Even within capital gains, timing has been contentious. The Delhi High Court in Ajay Gulia held that the full value of consideration, including contingent payments, must be taxed in the year of transfer[4]. The Bombay High Court in Hetel Raju Shete, by contrast, ruled that such sums should be taxed only on actual receipt, since there was no certainty that the milestones would be achieved[5]. The divergence leaves sellers exposed to differing interpretations depending on jurisdiction, making tax planning inseparable from commercial negotiation.
The Negotiation Tightrope
For founders selling their companies, the earn-out period can feel like a second entrepreneurial journey, only this time under the shadow of new ownership. The buyer’s priority is risk management, while the seller’s priority is upside capture. Aligning these priorities requires more than clever structuring. It demands foresight into how financials will be measured, how decisions will be made, and how disputes will be resolved.

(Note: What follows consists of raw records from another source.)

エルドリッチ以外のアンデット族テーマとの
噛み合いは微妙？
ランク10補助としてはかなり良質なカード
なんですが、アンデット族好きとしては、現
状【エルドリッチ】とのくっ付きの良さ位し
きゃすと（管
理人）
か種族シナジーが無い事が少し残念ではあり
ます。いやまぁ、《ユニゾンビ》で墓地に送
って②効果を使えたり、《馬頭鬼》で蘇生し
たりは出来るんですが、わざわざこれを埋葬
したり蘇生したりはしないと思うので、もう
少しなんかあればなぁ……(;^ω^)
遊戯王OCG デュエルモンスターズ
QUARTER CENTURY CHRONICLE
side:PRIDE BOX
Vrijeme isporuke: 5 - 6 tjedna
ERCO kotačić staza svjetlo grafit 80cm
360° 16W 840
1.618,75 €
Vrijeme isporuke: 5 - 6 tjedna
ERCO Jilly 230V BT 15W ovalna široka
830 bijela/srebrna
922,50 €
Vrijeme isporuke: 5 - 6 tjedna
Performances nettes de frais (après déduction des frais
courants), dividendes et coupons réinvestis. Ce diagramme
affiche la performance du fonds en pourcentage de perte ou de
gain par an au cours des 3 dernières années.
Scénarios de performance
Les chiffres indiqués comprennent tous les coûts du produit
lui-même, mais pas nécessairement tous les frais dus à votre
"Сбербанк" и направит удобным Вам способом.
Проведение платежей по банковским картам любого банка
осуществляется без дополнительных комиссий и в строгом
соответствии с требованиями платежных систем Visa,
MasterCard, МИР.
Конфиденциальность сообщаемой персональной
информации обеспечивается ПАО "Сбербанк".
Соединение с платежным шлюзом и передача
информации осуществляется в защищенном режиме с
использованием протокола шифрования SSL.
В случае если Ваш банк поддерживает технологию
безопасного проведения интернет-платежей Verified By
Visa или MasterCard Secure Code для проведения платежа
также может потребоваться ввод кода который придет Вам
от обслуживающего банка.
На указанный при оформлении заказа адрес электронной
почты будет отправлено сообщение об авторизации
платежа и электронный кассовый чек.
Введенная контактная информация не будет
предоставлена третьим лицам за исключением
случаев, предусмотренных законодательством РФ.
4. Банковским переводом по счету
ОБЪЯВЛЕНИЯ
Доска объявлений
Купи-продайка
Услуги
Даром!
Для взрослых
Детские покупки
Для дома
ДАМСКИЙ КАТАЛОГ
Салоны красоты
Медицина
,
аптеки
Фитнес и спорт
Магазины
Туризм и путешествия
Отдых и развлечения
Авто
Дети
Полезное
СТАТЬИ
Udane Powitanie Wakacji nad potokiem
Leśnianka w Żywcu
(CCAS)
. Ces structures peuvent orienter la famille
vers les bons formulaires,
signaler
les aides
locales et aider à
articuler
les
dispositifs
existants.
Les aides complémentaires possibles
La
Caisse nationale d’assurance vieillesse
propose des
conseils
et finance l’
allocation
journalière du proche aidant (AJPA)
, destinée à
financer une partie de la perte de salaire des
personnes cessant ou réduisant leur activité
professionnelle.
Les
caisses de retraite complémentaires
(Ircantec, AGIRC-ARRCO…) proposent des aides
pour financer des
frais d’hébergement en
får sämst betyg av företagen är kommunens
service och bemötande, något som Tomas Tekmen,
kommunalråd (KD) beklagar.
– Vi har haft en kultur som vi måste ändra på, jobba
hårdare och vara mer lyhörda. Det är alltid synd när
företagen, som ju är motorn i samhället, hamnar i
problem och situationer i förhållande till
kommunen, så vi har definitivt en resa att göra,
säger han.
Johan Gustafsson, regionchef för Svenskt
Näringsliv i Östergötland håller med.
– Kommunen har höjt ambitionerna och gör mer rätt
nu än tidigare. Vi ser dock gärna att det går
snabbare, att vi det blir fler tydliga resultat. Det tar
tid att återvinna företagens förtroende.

In India, where cross-border flows are common and regulatory guardrails are tight, the design of an earn-out cannot be an afterthought. In the recent years, it has been observed that billion-dollar deals are clustering in sectors like renewable energy and consumer products1. In both these spaces, growth trajectories are steep but uncertain. Earn-outs will therefore continue to play a central role in unlocking deals that might otherwise stall on valuation.
Closing Thoughts
Earn-outs are not inherently good or bad. They are a tool, useful when applied thoughtfully and risky when drafted poorly. For Indian startups, they offer a path to reconcile optimism about the future with the pragmatism of acquirers who prefer proof over promise. The challenge lies in navigating the fine print, balancing clarity in contracts, anticipating tax consequences, and staying mindful of regulatory ceilings. If these aspects are addressed upfront, earn-outs can turn potential deadlocks into successful deals, allowing India’s startup ecosystem to continue its trajectory of consolidation and growth.
[1] EY Transactions Newsletter, August 2025.
[2] Anurag Jain, In re [2005] 145 Taxman 413, AAR; upheld in Anurag Jain v. AAR [2009] 183 Taxman 383 (Madras HC).
[3] Moody’s Analytics Inc., USA [2012] 24 taxmann.com 41 (AAR – New Delhi).
[4] Ajay Gulia v. ACIT [2019] 417 ITR 118 (Delhi HC).
[5] Hetel Raju Shete v. ACIT [2016] 382 ITR 482 (Bombay HC).